__What is expected__
What is needed is the number of lines below that contain the word "本契約終了後も有効に存続する", with no other output.

——————————

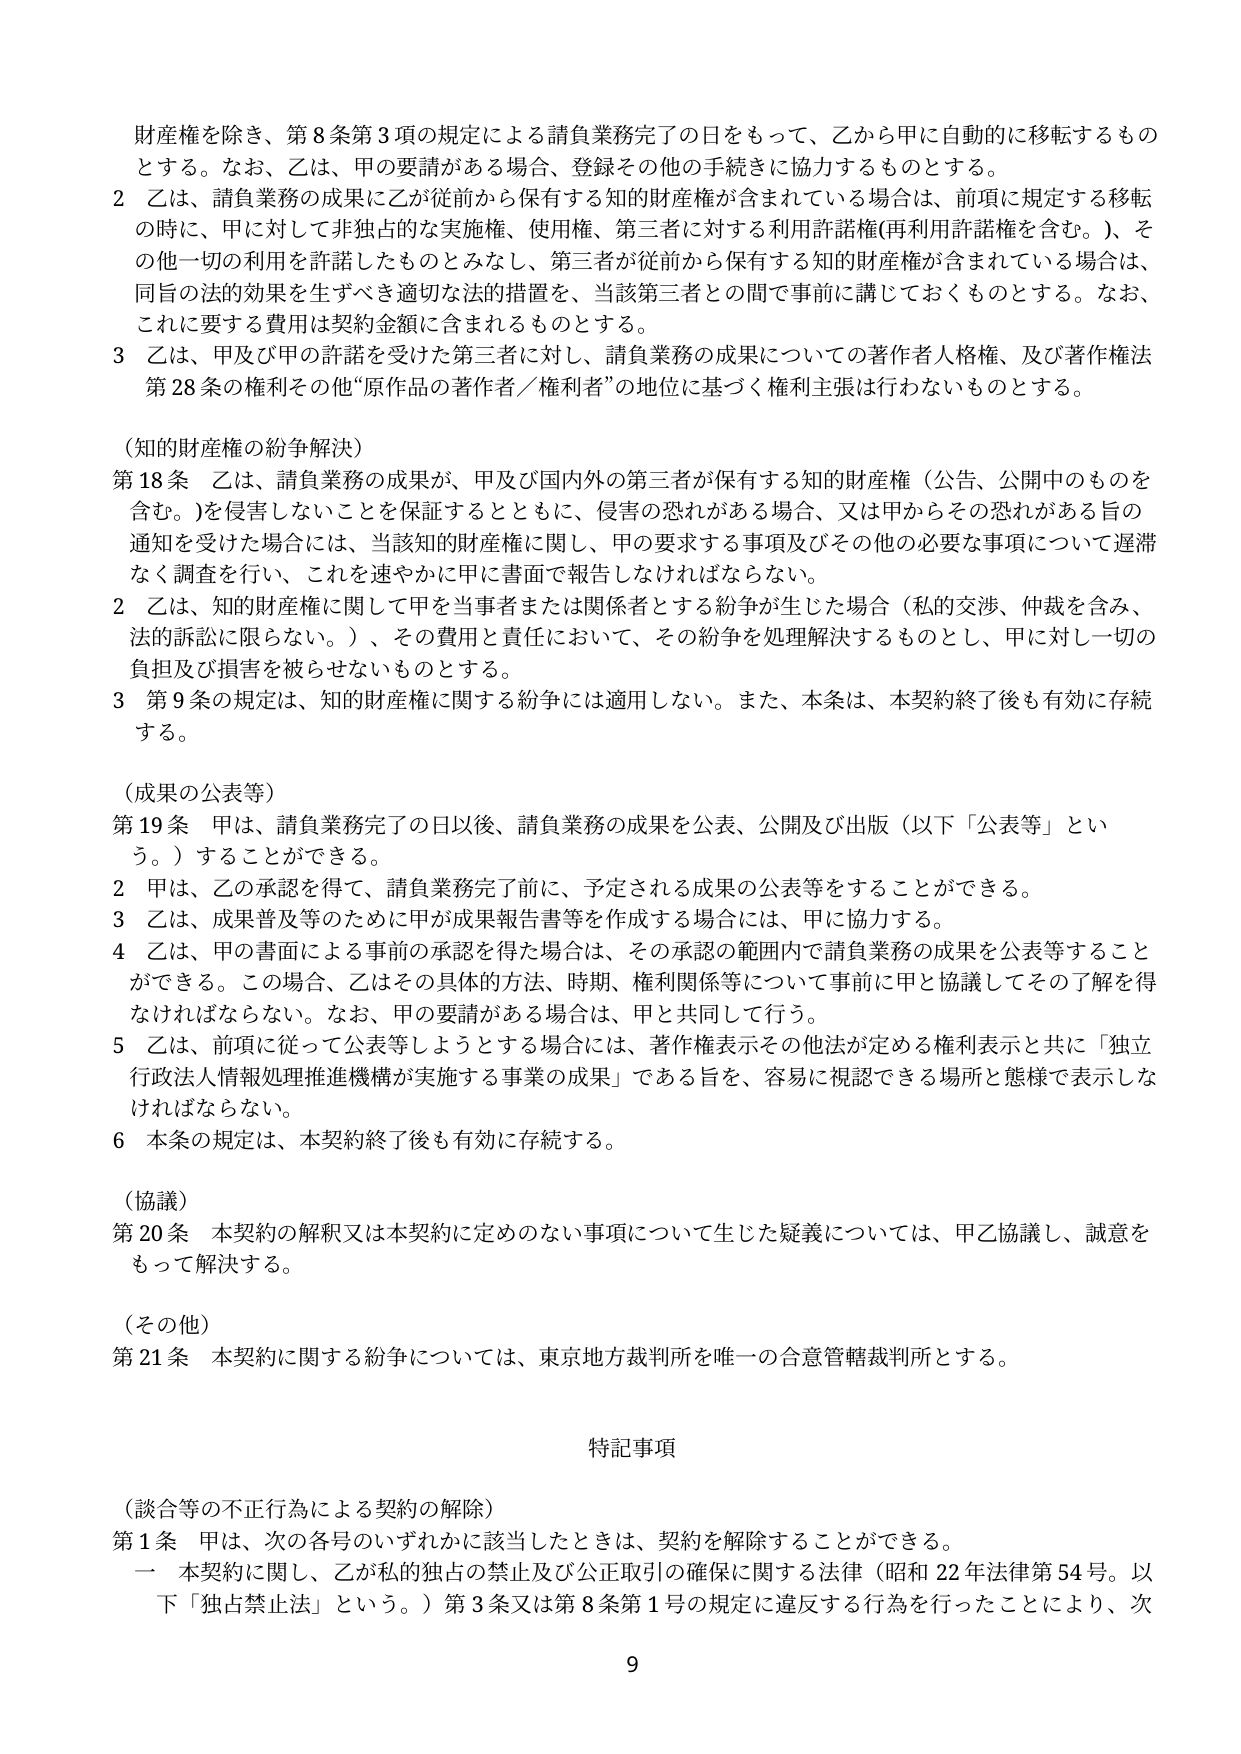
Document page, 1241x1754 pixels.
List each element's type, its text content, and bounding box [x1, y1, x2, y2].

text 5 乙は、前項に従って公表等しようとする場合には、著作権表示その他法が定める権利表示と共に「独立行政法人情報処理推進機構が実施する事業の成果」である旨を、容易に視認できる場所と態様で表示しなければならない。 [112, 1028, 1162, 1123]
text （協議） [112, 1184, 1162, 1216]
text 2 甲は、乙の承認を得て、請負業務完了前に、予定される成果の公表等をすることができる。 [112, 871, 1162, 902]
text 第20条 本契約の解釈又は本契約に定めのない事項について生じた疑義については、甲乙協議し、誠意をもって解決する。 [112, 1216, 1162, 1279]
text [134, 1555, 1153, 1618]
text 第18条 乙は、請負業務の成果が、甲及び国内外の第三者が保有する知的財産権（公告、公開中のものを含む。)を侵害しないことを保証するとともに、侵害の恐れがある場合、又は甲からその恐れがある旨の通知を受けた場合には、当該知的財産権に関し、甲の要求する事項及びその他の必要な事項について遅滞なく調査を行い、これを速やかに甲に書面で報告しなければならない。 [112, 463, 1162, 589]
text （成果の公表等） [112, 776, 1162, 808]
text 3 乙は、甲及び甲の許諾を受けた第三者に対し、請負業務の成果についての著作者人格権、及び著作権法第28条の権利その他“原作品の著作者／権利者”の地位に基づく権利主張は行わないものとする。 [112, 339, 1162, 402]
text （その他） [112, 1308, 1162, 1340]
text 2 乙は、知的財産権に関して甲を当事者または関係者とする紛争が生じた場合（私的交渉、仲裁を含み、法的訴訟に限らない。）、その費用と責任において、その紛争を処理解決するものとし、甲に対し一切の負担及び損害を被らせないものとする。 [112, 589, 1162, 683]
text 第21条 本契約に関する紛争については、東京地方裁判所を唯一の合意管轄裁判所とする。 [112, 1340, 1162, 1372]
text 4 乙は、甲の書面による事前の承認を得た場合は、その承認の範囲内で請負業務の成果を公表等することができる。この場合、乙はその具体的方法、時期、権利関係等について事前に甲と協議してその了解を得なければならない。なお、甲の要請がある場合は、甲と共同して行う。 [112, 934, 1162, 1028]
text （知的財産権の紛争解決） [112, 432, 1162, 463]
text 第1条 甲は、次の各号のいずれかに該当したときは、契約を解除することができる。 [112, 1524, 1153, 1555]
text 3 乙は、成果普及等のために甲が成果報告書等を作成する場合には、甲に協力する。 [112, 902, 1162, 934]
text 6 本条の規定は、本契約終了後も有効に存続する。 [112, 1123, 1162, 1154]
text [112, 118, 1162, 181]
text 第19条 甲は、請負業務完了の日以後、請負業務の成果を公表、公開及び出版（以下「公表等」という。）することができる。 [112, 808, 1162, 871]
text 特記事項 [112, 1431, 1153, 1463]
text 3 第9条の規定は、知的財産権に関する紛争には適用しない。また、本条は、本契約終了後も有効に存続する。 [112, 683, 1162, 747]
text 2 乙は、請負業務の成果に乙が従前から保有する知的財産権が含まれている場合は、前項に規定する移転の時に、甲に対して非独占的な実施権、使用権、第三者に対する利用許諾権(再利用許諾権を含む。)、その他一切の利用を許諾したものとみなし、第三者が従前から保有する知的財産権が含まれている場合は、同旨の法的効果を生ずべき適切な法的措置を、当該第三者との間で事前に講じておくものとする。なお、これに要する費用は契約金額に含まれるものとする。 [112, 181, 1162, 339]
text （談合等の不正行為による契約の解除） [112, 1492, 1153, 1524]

——————————

__Response area__
2